What is grief?
Grief is the profound emotional response we experience to loss.
It can include a wide range of emotions. We associate it with sadness, often a healthy response which we may mistake for depression. It can also emerge in anxiety, anger and guilt.
Grief can also influence our physical well-being, including a loss of sleep and appetite. And it may affect how we behave, from an angry confrontation with the world to withdrawal.
How we grieve
The way we grieve is unique to each of us.
Early on we can experience shock and numbness, often appearing as though we are ‘dealing with it well’. Or we may feel overwhelmed by our grief and see no hope of emerging from it. In both cases there can be a huge range of emotional responses waiting to emerge.

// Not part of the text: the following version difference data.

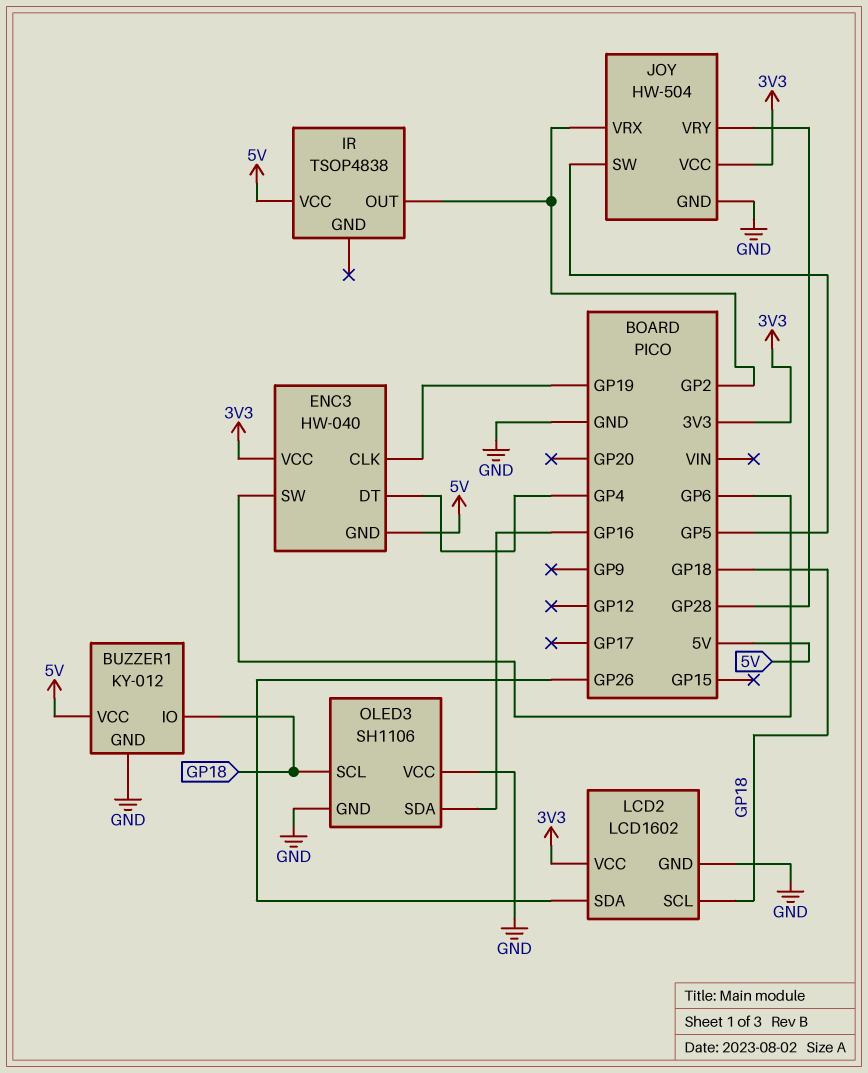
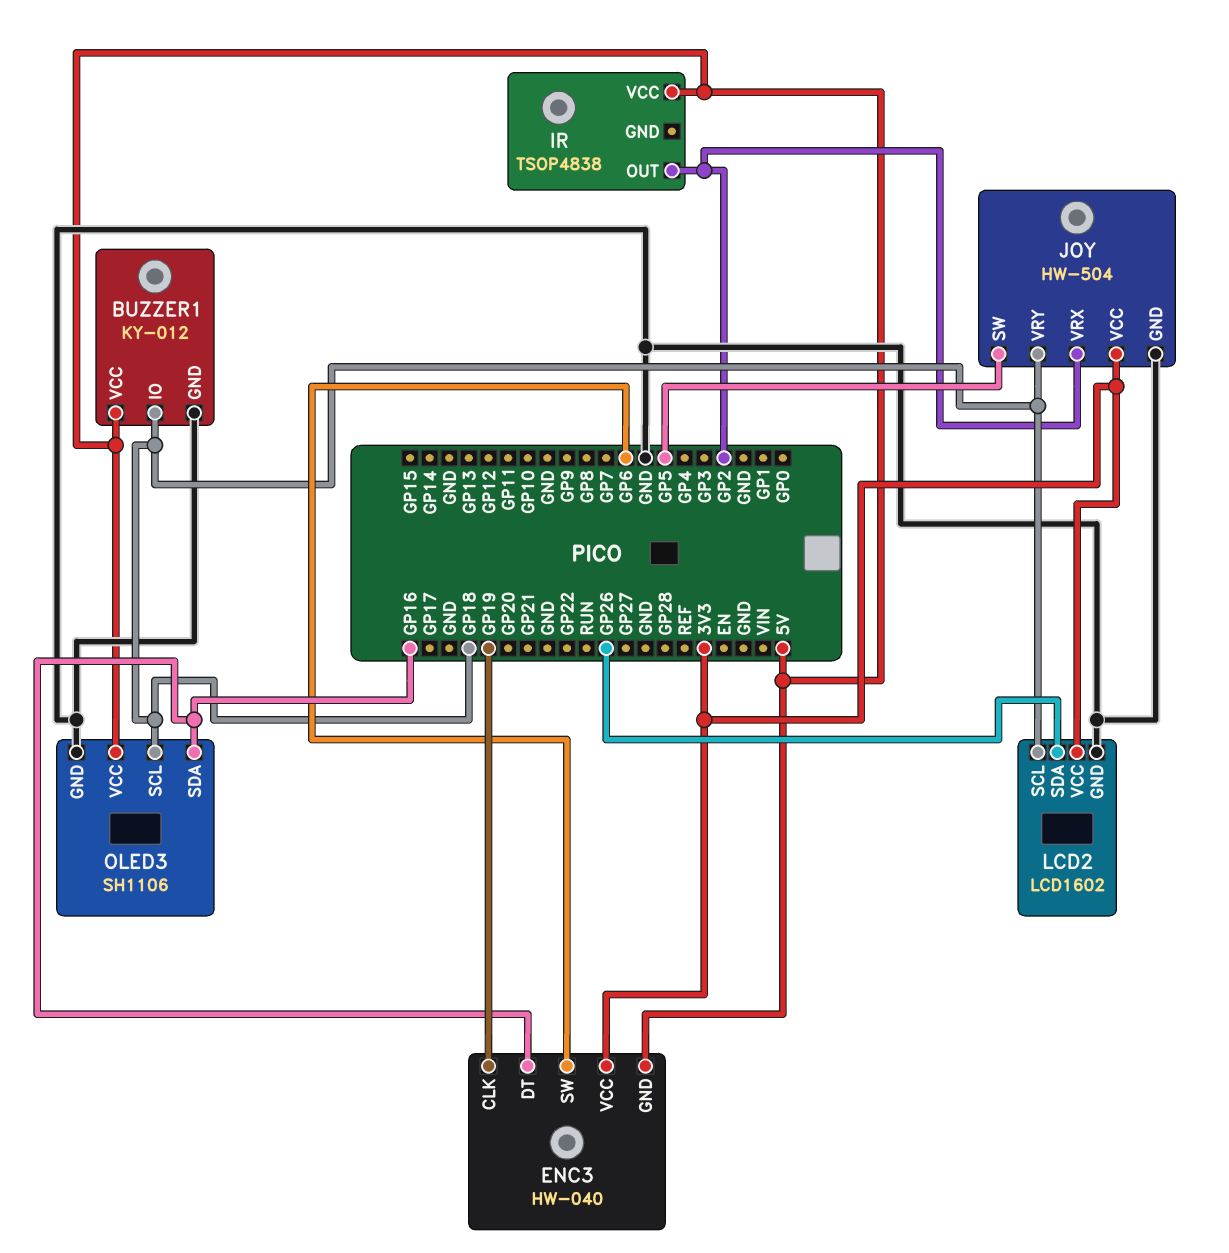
ENC3 pin DT: GP4 -> GP16
JOY pin VRY: GP28 -> GP18
OLED3 pin VCC: GND -> 5V

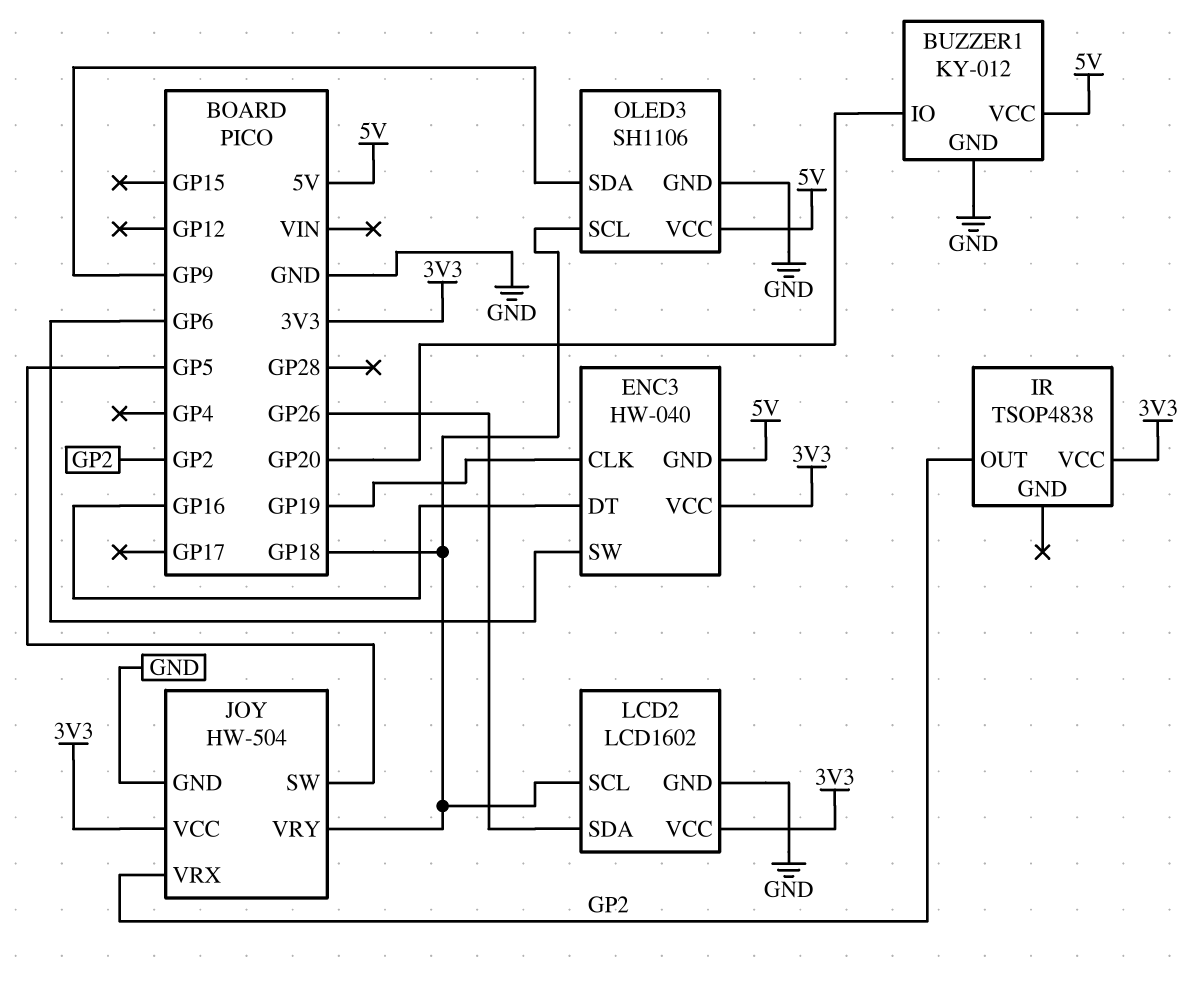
BUZZER1 pin IO: GP18 -> GP20
IR pin VCC: 5V -> 3V3
OLED3 pin SDA: GP16 -> GP9

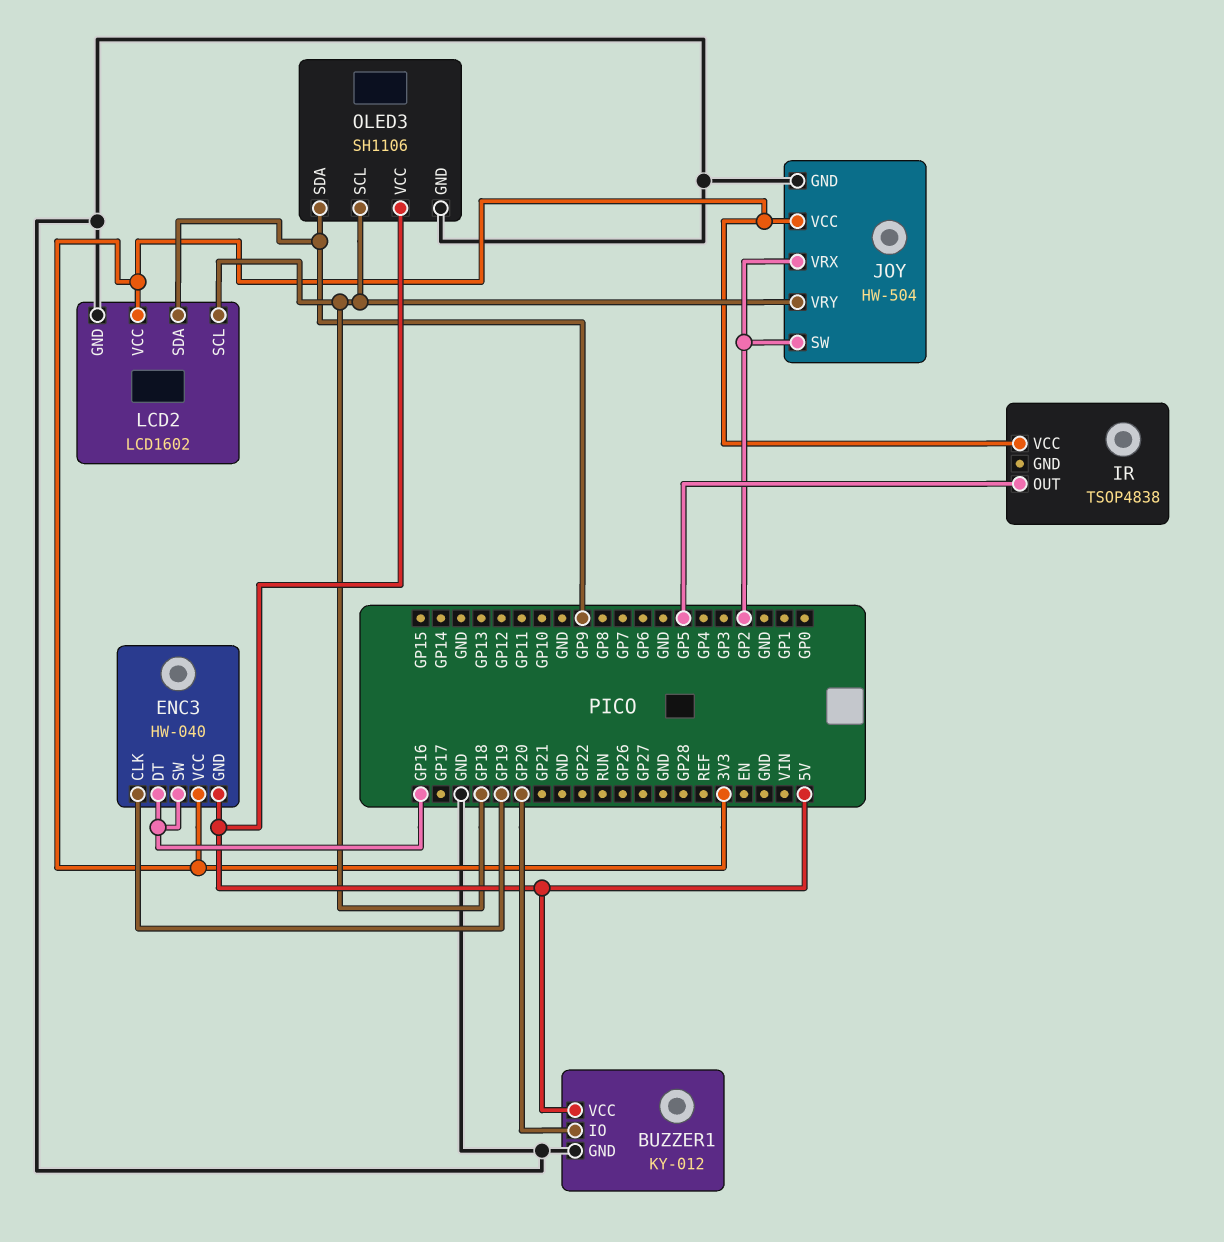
ENC3 pin SW: GP6 -> GP16
IR pin OUT: GP2 -> GP5
JOY pin SW: GP5 -> GP2
LCD2 pin SDA: GP26 -> GP9

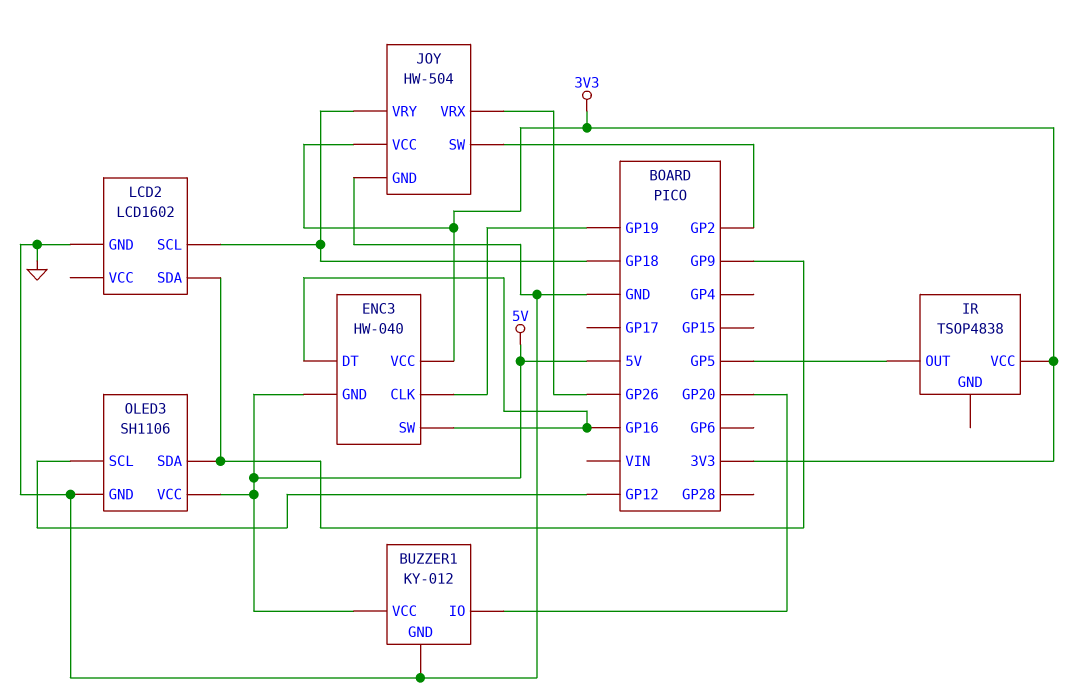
JOY pin VRX: GP2 -> GP26
LCD2 pin VCC: 3V3 -> none
OLED3 pin SCL: GP18 -> GP12

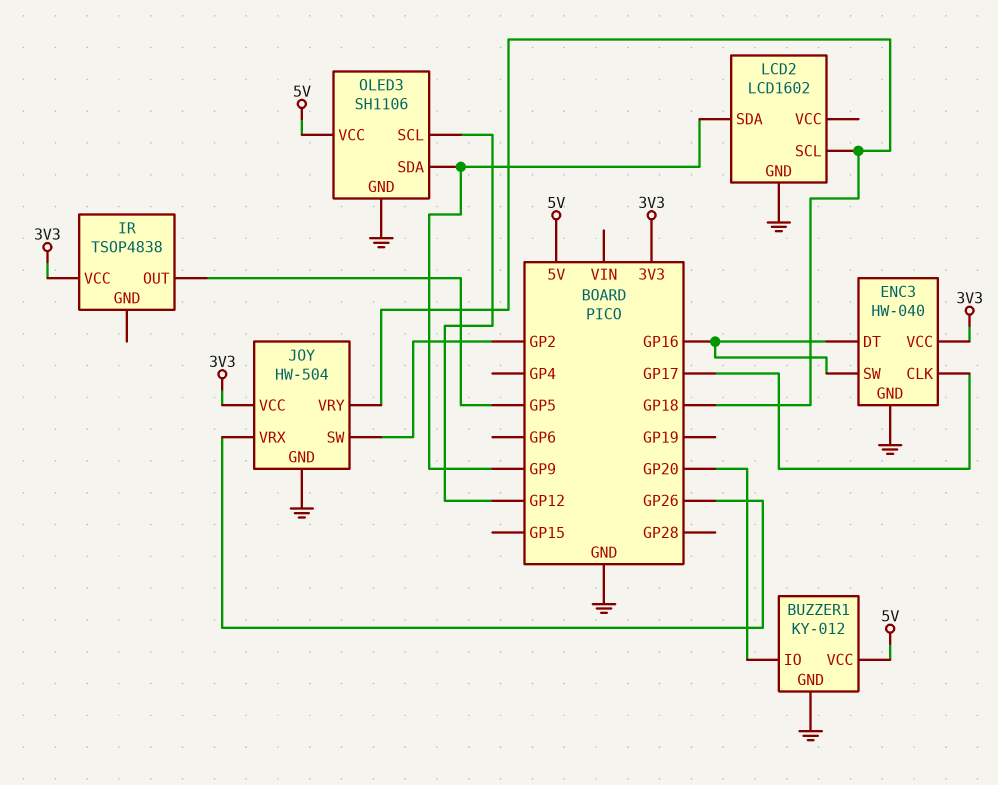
ENC3 pin CLK: GP19 -> GP17
ENC3 pin GND: 5V -> GND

Our history also influences how we grieve. We learn how to grieve from those around us as we grow up and if they struggled then we may struggle as well. And our style of relating, our attachment style, influences how we experience grief and how we bring it into our relationships.
How we can work with our grief
We think of stages of grief and this can be helpful in showing us the range of emotions we might experience and how they might change over time. However we often find ourselves going through these stages again and again with different emotions coming and going.
By allowing ourselves to experience these emotions, and seeking to understand them, we adjust to our loss. Emotions are felt less intensely; we can remember the past without the same intense pain and happy memories re-appear. And if the grief re-emerges later in life, as it may, we are able once again to give words to our pain without it destroying us.
Give sorrow words; the grief that does not speak knits up the overwrought heart and bids it break.